Por um 2016 de reorganização
Sexta, 18 de Dezembro de 2015

Na mesma semana que a Polícia Federal entrou na Casa de Eduardo Cunha, e que a Comissão de Ética aprovou a abertura de processo contra o presidente da Câmara, finalmente, o ex-governador de Minas Gerais (1995-1999) e ex-presidente nacional do PSDB, Eduardo Azeredo, foi condenado na quarta-feira por envolvimento no Mensalão Mineiro. Apesar de ser em primeira instância e podendo recorrer, e com 17 anos de atraso, a Justiça dá mostras de que não são apenas políticos envolvidos com governos do PT que são condenados.

Cada um tem sua preferência no espectro ideológico. Mesmo aqueles que dizem que votam em pessoas e não em partidos. É natural relevar mais os erros de quem está no mesmo campo do que do adversário. Porém, no fim das contas, roubo é roubo. Fui para o Google fazer um rápido levantamento das estimativas dos desvios mais famosos nos últimos anos. Petrolão, estima-se em R$ 21 bilhões. Mensalão, R$ 141 milhões. O cartel de trens em SP pode ser de R$ 835 milhões. Mensalão mineiro R$ 3,5 milhões (ou R$ 9,3 milhões, em valores atualizados). Sem contar que há quem diga que os desvios do BNDS poderiam ultrapassar os R$ 800 bilhões.

O Congresso autorizou no início do mês que o Governo Federal feche o ano com um rombo de R$ 120 bilhões nas contas. Dilma está vendo seu ministro da Fazenda cortar verbas de programas assistenciais, educacionais, habitacionais e de infraestrutura, suspendendo concursos públicos. Doeu no povo. Nada disto seria necessário (talvez ajustes, mas não cortes profundos) se práticas corruptas fossem exceção, e não regra, neste Brasil varonil.

Estes números são conhecidos porque foi somente nos últimos anos que efetivamente a corrupção está sendo combatida. Imagina o que não nos foi roubado em 515 anos de descobrimento? Justifica uma reflexão sobre o tamanho da nossa carga tributária. Precisava ser tão alta se essa grana fosse para onde realmente deveria ir?
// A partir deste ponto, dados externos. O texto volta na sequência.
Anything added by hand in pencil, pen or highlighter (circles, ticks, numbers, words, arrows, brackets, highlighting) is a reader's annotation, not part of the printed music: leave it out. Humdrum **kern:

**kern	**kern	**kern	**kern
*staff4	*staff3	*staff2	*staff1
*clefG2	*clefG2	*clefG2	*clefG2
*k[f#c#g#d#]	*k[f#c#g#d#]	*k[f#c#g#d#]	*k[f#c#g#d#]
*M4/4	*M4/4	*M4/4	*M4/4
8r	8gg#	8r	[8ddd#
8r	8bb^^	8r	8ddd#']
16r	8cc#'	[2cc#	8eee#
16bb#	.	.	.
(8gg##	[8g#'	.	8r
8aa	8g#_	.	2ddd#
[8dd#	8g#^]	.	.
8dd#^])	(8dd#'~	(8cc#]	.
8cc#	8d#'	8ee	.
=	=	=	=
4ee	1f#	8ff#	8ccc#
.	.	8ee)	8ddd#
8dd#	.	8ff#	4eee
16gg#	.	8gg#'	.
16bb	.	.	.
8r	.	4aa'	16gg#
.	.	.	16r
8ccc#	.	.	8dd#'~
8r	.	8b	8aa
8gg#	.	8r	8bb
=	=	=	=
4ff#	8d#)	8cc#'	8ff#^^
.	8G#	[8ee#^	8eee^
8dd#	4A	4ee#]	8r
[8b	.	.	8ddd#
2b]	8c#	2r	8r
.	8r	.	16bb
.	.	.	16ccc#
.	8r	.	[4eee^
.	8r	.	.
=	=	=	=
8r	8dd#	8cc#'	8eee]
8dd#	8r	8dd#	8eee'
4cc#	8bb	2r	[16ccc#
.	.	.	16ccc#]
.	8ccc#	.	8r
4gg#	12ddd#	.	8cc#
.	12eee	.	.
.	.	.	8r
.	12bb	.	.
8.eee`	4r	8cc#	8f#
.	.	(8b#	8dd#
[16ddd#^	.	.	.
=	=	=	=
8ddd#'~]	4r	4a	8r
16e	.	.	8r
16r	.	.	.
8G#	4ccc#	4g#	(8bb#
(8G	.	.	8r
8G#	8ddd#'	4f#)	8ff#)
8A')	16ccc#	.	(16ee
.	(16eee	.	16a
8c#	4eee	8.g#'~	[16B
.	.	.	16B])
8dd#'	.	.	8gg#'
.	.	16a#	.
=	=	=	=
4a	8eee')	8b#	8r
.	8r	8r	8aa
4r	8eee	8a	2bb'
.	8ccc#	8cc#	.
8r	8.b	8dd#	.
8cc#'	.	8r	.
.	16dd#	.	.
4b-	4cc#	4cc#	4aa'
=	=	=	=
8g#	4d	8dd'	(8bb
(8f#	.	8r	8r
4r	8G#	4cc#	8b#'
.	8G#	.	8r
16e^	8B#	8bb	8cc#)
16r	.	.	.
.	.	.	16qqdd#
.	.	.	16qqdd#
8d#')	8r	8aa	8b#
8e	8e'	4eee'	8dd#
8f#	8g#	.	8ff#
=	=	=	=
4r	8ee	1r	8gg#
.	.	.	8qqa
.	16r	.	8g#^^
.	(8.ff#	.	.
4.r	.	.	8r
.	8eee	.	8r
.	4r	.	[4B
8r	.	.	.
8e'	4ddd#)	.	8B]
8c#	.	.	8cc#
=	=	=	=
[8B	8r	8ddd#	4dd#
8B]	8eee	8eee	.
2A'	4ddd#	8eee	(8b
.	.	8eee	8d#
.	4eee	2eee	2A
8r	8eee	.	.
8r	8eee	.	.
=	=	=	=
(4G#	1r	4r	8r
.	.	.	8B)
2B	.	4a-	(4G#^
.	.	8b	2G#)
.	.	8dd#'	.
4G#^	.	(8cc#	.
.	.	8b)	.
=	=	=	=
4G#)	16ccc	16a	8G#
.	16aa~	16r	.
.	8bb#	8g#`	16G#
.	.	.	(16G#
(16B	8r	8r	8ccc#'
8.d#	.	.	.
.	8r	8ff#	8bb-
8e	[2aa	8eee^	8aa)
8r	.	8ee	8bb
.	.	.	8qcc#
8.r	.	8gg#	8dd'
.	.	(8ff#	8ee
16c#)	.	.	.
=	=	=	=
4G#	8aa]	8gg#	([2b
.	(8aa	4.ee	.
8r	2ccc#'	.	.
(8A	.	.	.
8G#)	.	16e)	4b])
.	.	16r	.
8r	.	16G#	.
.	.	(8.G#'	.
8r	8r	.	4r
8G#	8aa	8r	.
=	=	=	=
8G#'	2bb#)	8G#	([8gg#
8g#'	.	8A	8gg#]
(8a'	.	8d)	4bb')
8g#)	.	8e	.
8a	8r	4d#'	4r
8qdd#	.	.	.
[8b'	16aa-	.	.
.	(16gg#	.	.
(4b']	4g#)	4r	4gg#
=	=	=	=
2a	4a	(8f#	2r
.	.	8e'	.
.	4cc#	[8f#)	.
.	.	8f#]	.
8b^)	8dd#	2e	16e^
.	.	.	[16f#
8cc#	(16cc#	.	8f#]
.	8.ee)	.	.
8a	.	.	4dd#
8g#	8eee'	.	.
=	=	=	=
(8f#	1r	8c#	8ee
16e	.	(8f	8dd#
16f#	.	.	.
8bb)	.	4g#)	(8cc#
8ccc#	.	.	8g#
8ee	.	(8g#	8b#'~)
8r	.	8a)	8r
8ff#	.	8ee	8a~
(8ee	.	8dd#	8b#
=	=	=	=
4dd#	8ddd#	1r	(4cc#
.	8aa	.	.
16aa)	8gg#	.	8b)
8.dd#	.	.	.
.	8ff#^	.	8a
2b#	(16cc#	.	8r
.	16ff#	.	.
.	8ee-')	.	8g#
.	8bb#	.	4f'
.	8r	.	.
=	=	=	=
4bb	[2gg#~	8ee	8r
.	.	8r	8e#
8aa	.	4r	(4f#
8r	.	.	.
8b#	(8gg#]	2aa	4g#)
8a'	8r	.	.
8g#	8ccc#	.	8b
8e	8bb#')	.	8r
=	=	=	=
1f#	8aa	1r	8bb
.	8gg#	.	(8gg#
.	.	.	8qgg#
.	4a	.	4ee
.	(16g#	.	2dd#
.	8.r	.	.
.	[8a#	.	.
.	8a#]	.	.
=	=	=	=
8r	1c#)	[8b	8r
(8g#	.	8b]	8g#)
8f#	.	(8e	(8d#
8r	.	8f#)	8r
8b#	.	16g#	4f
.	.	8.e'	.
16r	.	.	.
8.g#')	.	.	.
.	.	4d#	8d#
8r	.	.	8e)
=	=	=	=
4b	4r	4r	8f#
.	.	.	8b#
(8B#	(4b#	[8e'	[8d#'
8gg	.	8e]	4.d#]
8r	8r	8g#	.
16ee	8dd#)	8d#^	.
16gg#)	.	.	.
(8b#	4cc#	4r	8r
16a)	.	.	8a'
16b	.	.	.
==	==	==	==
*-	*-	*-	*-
2015 tem sido um ano cansativo, estressante, de conflitos, mas vai ficar marcado por aquilo que pode ser (desejo profundamente que seja isto mesmo) um novo marco no cuidado com o dinheiro público. Que as investigações dos órgãos que têm esta prerrogativa ampliem sua busca por corruptos, e que isto reorganize a forma de relação política no Legislativo e no Executivo. Que isto influencie na criação de uma nova cultura política naqueles cidadãos que vão às urnas de dois em dois anos reclamando e querendo se livrar de uma das coisas mais valiosas que têm, que é o voto. Que em 2016, ano de eleições municipais, o ritmo da Justiça, do Ministério Público, da Polícia Federal seja ainda maior. Que seja um ano de mais “japas” e mais “Moros”, e de menos “Cunhas” (ou mais “Delcídios” na cadeia). Que mais políticos maus sejam presos, mas que políticos bons (sim, eles existem) busquem liderar, e não apenas sucumbir num meio podre. 2016 vai ser tão difícil ou mais do que este ano. Contudo, vem com uma palavra que, na área política, há muito não fazia sentido: esperança.